Though most fail to recognize an album’s narrative drive, a cohesive story does a lot to augment an album’s complexity as well as its likeability.
Musical narrative is what ultimately drives Kanye West’s body of work and cements him as one of today’s greatest music producers. Narrative allowed My Chemical Romance to present “The Black Parade” without seeming too bombastically sophomoric in its blunt abstractions.
In “Froot,” the new album by Marina and the Diamonds, “Happy” is the most immediately grabbing song, the most episodic and it is definitely the happiest song on the album. It details the emergence of our protagonist from her depression, and her decision to open herself up to the idea of a relationship. The track begins quietly and gradually builds to a climax of self-celebration.
However, after “Happy,” “Froot” descends into self-hatred and anxiety. As the album progresses, it explores the narrator’s internal sadness (“I’m a Ruin,” “Blue”), her struggle with labels and ideals (“Can’t Pin Me Down,” “Solitaire”), the inevitable dissipation of her relationship (“Forget”), her bitter jealousy (“Better than That”) and her consequent indictment of humanity (“Savages,” “Immortal”).
The title, “Froot,” encapsulates the character we follow throughout the album. The track of the same name establishes the discussed “Froot” as a character, a woman who boasts her sexual availability now that she is “plump and ripe.” This song features the band’s characteristic euphemistic morbidity in lines such as, “Leave it too long I’ll go rot / Like an apple you forgot / Birds and worms will come for me / The cycle of life is complete.”

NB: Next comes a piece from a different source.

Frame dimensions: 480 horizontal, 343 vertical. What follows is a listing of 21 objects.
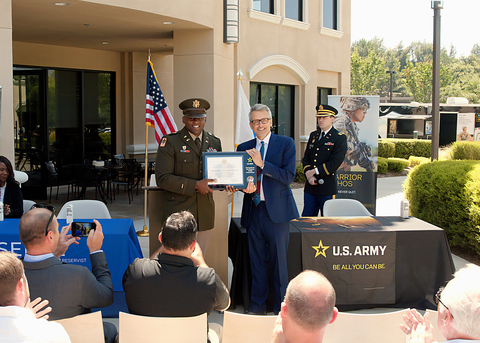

The song “Froot” touches on several core themes of the album, most prominently the pressure to find someone to be with before you die and become “rotten.” The intentional misspelling of “Froot” draws attention to the impulse that something is off, that the fruit is not as sweet as it seems it would be.
Marina and the Diamonds has often clashed happy melodies with nihilistic thoughts. The lines, “I’m gonna live, I’m gonna fly / I’m gonna fail, I’m gonna die,” from their older single “Oh No!” are an example of this. In “Froot,” the band’s songs are more dismal, as though it has decided to grow up, leave behind childish things and cease entertaining notions of lasting happiness entirely.
The band, still obsessed with mortality, seems to have shifted its focus from the lewdness of materialism to the inherently disappointing nature of man. So, its work remains depressing, but now comes with less ironic musical arrangements. “Froot” is less concerned with the pointlessness of everything and more concerned with how life will inexorably let you down.
“Froot” lacks the unadulterated pop of Marina and the Diamonds’ previous albums. No song on the album quite matches the band’s trademark freneticism demonstrated in their power singles such as “Primadonna” and “State of Dreaming.” The closest “Froot” comes to this all but abandoned upbeat sensibility is “Better than That,” but even that is laced with an undercurrent of somberness.
The weakness of “Froot” lies in the standalone quality of its tracks. Apart from one another, they seem rather lyrically simple and lacking in emotional complexity. Though “Happy,” “I’m a Ruin” and “Solitaire” prove to be exceptions, songs such as “Savages” come across as uninspired.
With obvious lines such as, “Murder lives forever / And so does war / It’s survival of the fittest / Rich against the poor,” that could easily be featured in a frustrated eighth-grade activist’s poetry journal, these songs work fantastically together but some suffer upon being separated out.
To this end, Marina and the Diamonds’ new album, “Froot,” succeeds. Though it has fewer tracks with “hit single” potential, it is extremely tight in its arrangements and overarching story. It is no coincidence that “Froot” begins with a song called “Happy,” and ends with lyrics like, “But nothing lasts forever / This world is in a losing game.”